Below are the records. Reproduce the line that contains "middle dip: (154, 196)" and every line after it to the end, exactly and alone.

● Human keypoint data:
■ ■ ■ ■ ■

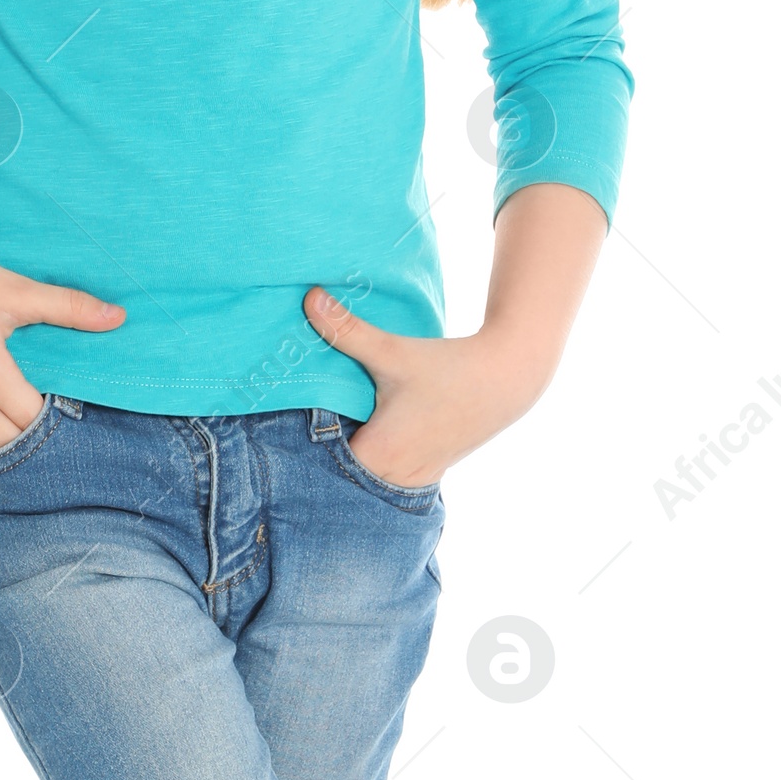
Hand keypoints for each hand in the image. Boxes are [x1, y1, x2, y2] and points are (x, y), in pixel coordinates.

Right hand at [0, 204, 124, 457]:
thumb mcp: (17, 290)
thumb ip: (69, 307)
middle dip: (31, 437)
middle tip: (51, 427)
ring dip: (3, 447)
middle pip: (6, 441)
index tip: (66, 409)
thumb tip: (120, 316)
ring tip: (24, 434)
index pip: (30, 418)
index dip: (51, 419)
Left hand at [303, 186, 608, 486]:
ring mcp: (409, 482)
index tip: (277, 425)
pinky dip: (367, 463)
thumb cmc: (447, 367)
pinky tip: (360, 438)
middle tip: (291, 424)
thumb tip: (308, 297)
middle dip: (317, 452)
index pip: (318, 462)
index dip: (298, 444)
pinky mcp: (422, 477)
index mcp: (377, 456)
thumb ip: (347, 330)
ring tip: (326, 432)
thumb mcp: (393, 351)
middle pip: (335, 473)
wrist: (503, 380)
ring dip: (342, 460)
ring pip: (359, 479)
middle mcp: (391, 478)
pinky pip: (381, 478)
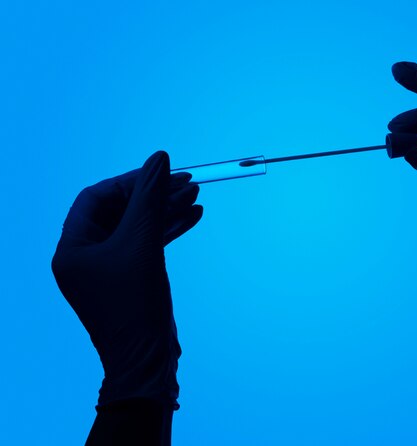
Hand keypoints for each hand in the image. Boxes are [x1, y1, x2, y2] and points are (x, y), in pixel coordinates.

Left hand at [51, 151, 202, 407]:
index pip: (96, 198)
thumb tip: (159, 158)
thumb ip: (150, 199)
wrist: (147, 360)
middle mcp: (86, 256)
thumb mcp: (142, 244)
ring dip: (165, 211)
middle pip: (120, 210)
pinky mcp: (130, 278)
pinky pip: (147, 245)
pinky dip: (168, 231)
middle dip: (154, 196)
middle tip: (187, 183)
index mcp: (73, 248)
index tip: (162, 174)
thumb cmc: (135, 306)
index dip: (130, 182)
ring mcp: (109, 269)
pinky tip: (192, 217)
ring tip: (195, 197)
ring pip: (138, 227)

■ ■ ■ ■ ■

● RESPONSE BELOW:
middle dip: (154, 196)
middle tip: (187, 183)
index mcp: (73, 248)
index tip: (162, 174)
thumb cmc: (135, 306)
index dip: (130, 182)
ring mcp: (109, 269)
pinky tip: (192, 217)
ring tip: (195, 197)
ring pip: (138, 227)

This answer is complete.